▶ **EXCERPT**
---

I may need to install new rod bearings, have one with uneven wear that is into the copper. I only have 2 of 8 pulled so far. Can I just get new bearings, check clearance and install, or will they need to be reconditioned? If the other bearings are OK, I may just replace this rod because it is an oddball 3418645 rod from a later motor, not a 2899469 340 rod like the other seven. A friend suggested that the uneven wear could indicate a tweaked rod. I hope to have the rest pulled after work tonight.

I'm trying to avoid a complete redo on the short block. It was running fine, the only reason I'm getting into it is the motor is out while car is in the body shop and I wanted to know what the motor condition was and what parts it had. Looks like the car needs to go to the frame shop so any budget I had for the the motor in the near term has evaporated. I'm going to have to get it back together with a minimum of parts invested so I have a running motor. May still be able to install the heads and cam I already have but will go with the old J-heads if I can't figure out the difference I have in piston height.
 
AFAIK all the 340 rods were bushed, as were many 273 and 318 rods. I’m old enough to have taken apart more than my fair share of unmolested stuff and have seen it.

You can change out the rod bearings if the crank isn’t gouged up. I’d for sure double check the clearance with a mic. And I’d measure the rod bores to see where they are. You can do it with a snap gauge and mic but it’s much easier and more accurate with a bore gauge.

If the clearance is wrong, or the rods are tight (which means the clearance is probably wrong) or bell mouthed or over the high side of spec you’ll need to rebuild the rods.
 
Yes, bushed for the 340s and the light rod 318's IIRC as well as the 273's.

Is the rod bearing with the wear worn even across the face of the bearing or over on one side? How does the journal look for that bearing? Pix?

If you have them all apart, I'd measure the rod center-to-center distances. With that one odd rod and the .010" variation in deck height, you could have some re-con rods in there. Ditto on the big end bores; not hard to check with the cap torqued back on, once they are all apart.
 
x4 Agree. ALL 340 used floating pins. I think the early 318 did too but cant remember the cutoff date.
As far as reconditioning I would visually inspect the bearings. If you see any odd wear you might take them and have them checked at a machine shop.
For a driver or moderate HP street car its not that critical. I cant tell you how many times I just did a re-ring / bearing job and never had any problems.
Dont sweat the rod with a different part number. Its not uncommon for engines to leave the factory with mismatched rods. If you ever pull an engine down and see some copper rods, they are factory reconditioned. Specs were off so they copper plated them and remachined.
 
Yes, bushed for the 340s and the light rod 318's IIRC as well as the 273's.

Is the rod bearing with the wear worn even across the face of the bearing or over on one side? How does the journal look for that bearing? Pix?

If you have them all apart, I'd measure the rod center-to-center distances. With that one odd rod and the .010" variation in deck height, you could have some re-con rods in there. Ditto on the big end bores; not hard to check with the cap torqued back on, once they are all apart.

The one is only worn partly across the face. I took the "longest" and one of the "short" ones off, put them on the same wrist pin and so far don't see an obvious .010" difference but I'm not done measuring. The journal looks OK but I need to mic the diameters around the clock to make sure it isn't egg shaped and is even across. The worn one happens to be the one 645 rod in the mix but I think if it was balanced correctly it shouldn't matter. Hope to get the rest out tonight. It was too hot in the garage yesterday.

---

▶ **TO DO**
Rewrite the rod bearing discussion starting with "If the clearance" and going on through "rebuild the rods.", replacing "bell mouthed" with "tapered". The data after the rod bearing discussion comes from a separate source.

▶ **INFORMATION PROVIDED**

---

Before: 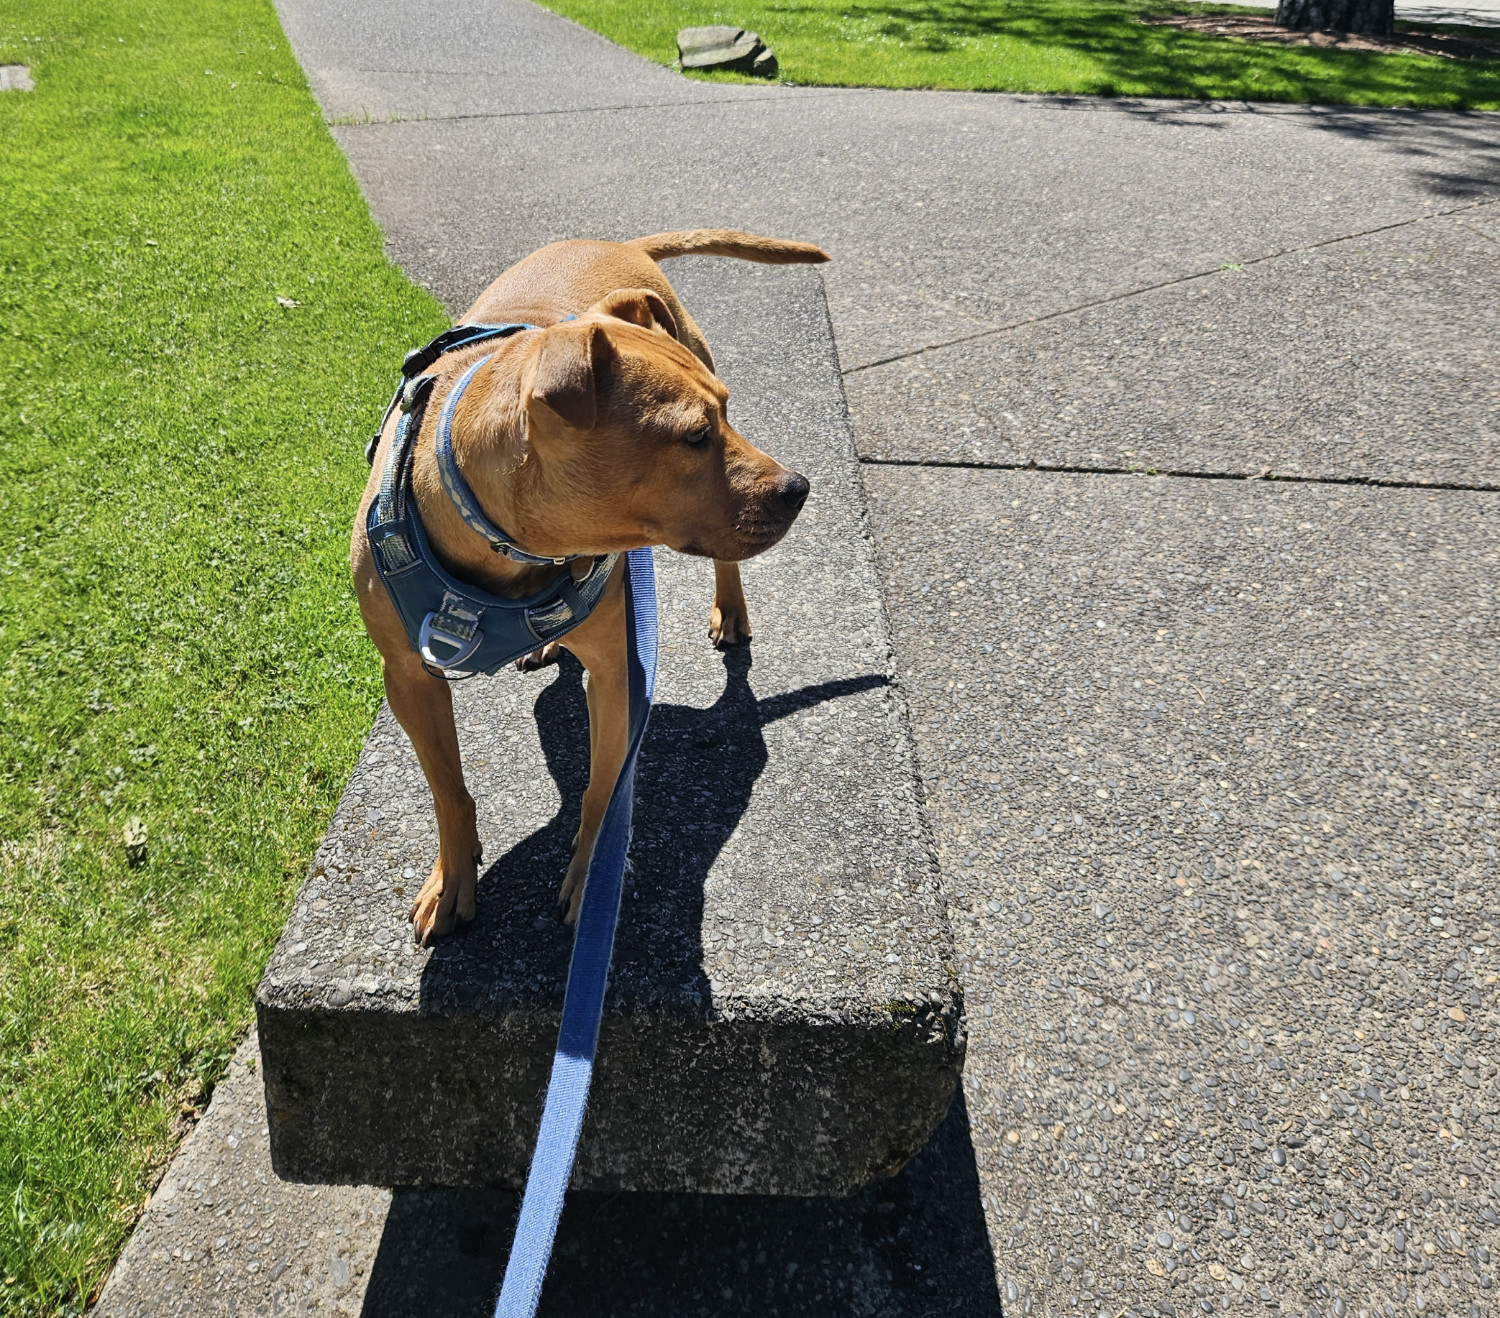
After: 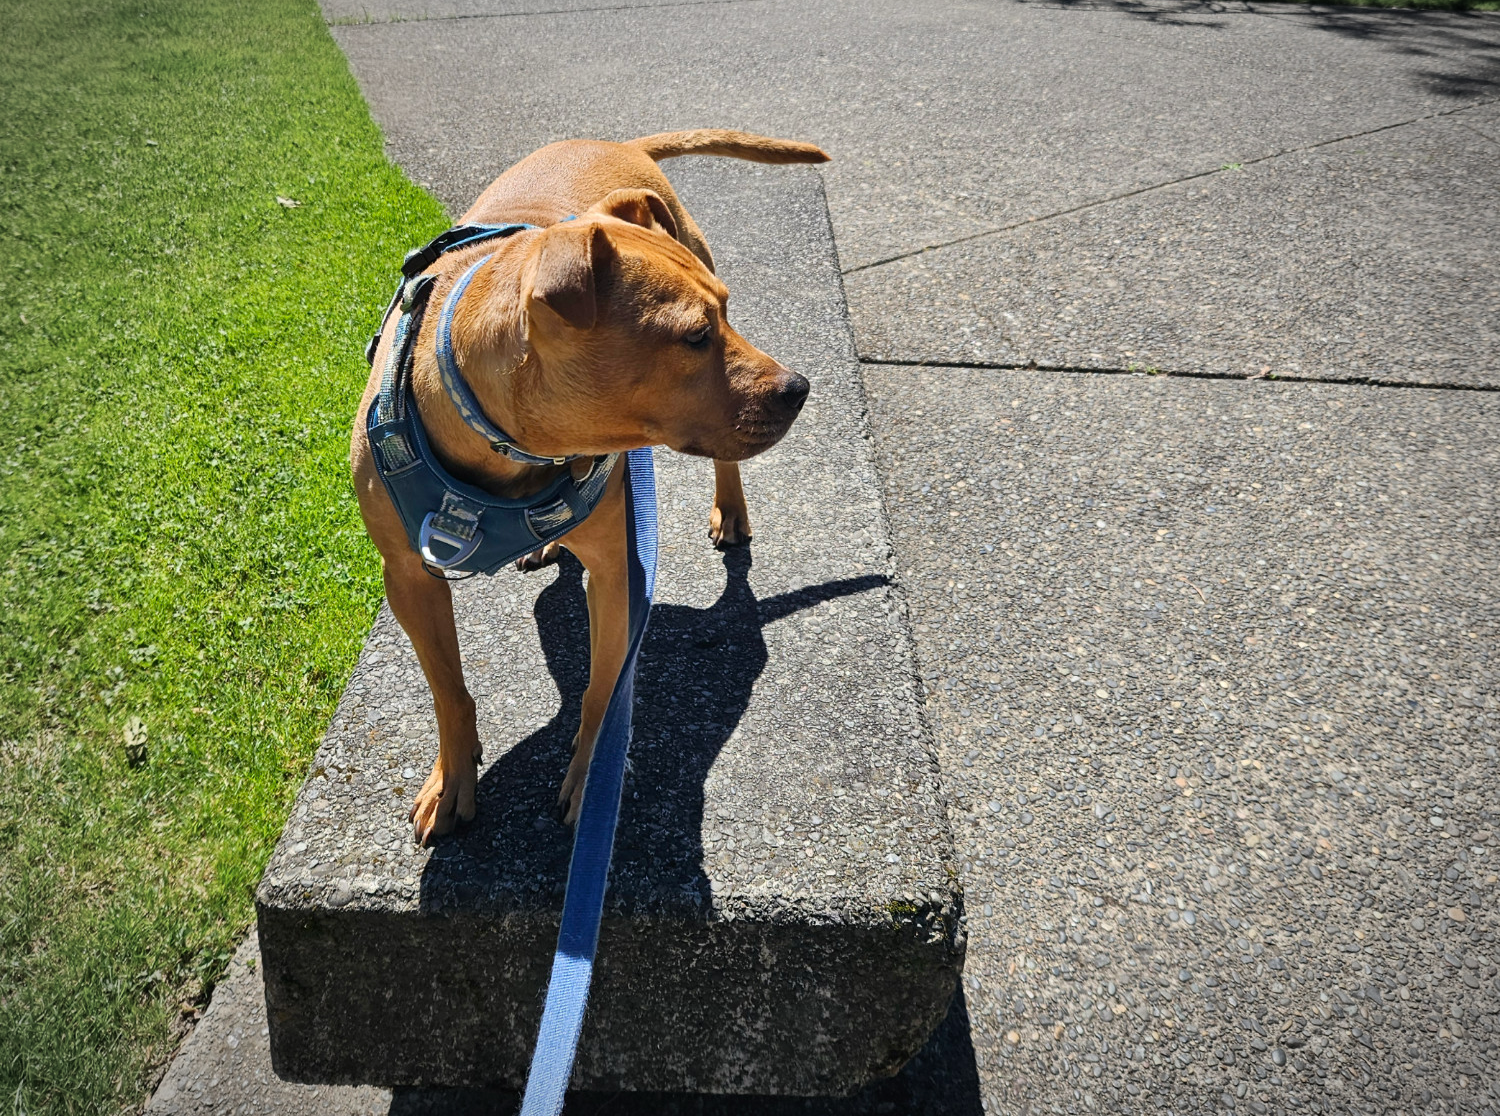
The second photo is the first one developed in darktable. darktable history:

---

▶ **SOLUTION TO THE EXERCISE**
If the clearance is wrong, or the rods are tight (which means the clearance is probably wrong) or tapered or over the high side of spec you’ll need to rebuild the rods.